#### [Exercise directions]
The answer is the set of lines that include "pitch", copied from the data below.
Segment Start: Records supplied
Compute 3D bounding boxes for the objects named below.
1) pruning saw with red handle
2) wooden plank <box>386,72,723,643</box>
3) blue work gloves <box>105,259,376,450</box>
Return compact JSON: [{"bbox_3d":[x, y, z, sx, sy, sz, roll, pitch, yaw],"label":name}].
Segment End: Records supplied
Segment Start: Records supplied
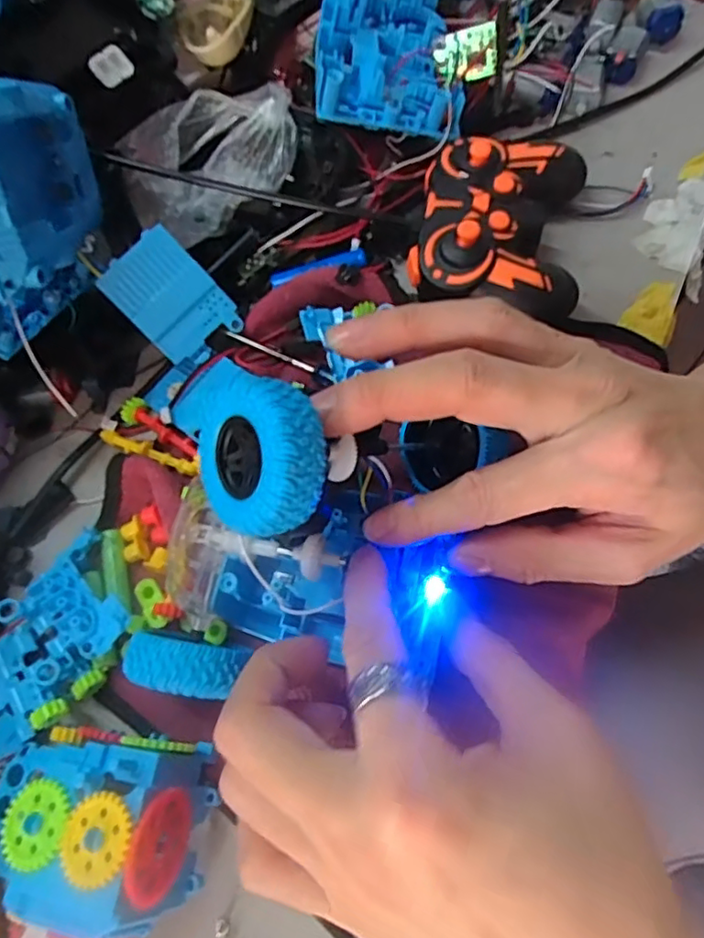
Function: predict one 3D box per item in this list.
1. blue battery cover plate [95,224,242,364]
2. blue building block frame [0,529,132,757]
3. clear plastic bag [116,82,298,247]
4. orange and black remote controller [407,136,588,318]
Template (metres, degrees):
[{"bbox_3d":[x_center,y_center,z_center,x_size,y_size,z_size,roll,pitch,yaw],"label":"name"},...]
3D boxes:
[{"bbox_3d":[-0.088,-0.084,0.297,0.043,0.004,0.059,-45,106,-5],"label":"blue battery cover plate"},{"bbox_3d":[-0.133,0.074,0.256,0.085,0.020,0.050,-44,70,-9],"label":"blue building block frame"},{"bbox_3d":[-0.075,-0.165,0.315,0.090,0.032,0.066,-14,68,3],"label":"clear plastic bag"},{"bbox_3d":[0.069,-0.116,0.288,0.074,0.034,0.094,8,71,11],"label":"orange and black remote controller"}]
Segment End: Records supplied
#### [Solution for this problem]
Return compact JSON: [{"bbox_3d":[x, y, z, sx, sy, sz, roll, pitch, yaw],"label":name}].
[{"bbox_3d":[x_center,y_center,z_center,x_size,y_size,z_size,roll,pitch,yaw],"label":"name"},...]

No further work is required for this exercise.